His only answer was to pull her closer.
They lay in the bed later, the stereo on a second disc and her glass empty, their naked limbs tangled together beneath the sheets. Normally she didn’t linger in bed with a man—it gave the wrong impression—but she couldn’t make herself move. Even the thought of the bourbon in the kitchen wasn’t enough to rouse her.
She spoke first. “You think we did the right thing?”
Harvey, who’d been staring at the ceiling, turned his head and examined her. “We did what we had to do.”
“You sure?”
“Yes. A few stitches, a headache, and they’ll be fine.”
Elle contemplated that, then said, “I wish I had a cigarette. Do you smoke?”
“Yeah. You need one?”
“No. I smoked for a while but then the goddamn things got too expensive. Quitting wasn’t really a choice. I think about starting up again pretty often though.”
She was rambling and knew it, but couldn’t stop herself. Harvey got out of the bed and gathered his clothes. His body was lean and fit.

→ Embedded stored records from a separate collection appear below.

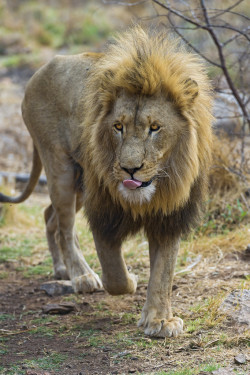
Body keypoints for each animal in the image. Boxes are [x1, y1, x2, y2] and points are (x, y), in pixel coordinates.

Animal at [0, 26, 214, 338]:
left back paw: (62, 270)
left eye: (155, 128)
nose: (130, 169)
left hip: (80, 183)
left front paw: (160, 320)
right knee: (65, 226)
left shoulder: (169, 215)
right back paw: (81, 275)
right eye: (118, 127)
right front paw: (133, 280)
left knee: (49, 215)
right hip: (61, 168)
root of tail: (42, 68)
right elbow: (115, 275)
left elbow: (164, 272)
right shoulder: (103, 210)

Like a greyhound, she thought as she watched him dress. Lithe. Fast. He hadn’t been tender during sex, but not rough either, had given as good as he’d gotten. She realized with surprise that she wanted to fuck him again.
“I’ve gotta go,” he said, as he pulled on the boxer briefs she’d barely noticed earlier. “Hope you don’t mind.”
She rolled onto her side to get a better view, hated herself for what she said next. “I’ll see you again?”
“You won’t,” he said, as he pulled his shirt over his head. Pants followed and a moment later he sat on the edge of the bed and started pulling on shoes and socks, his back to her. “It’s best if we don’t ever see each other again.”
Quiet Keitel said no gotta go go go… and the bourbon called out to her.
Harvey glanced over his shoulder and it was hard to keep her face blank. “There’s really only one way we get into trouble for what happened tonight. You know what it is?”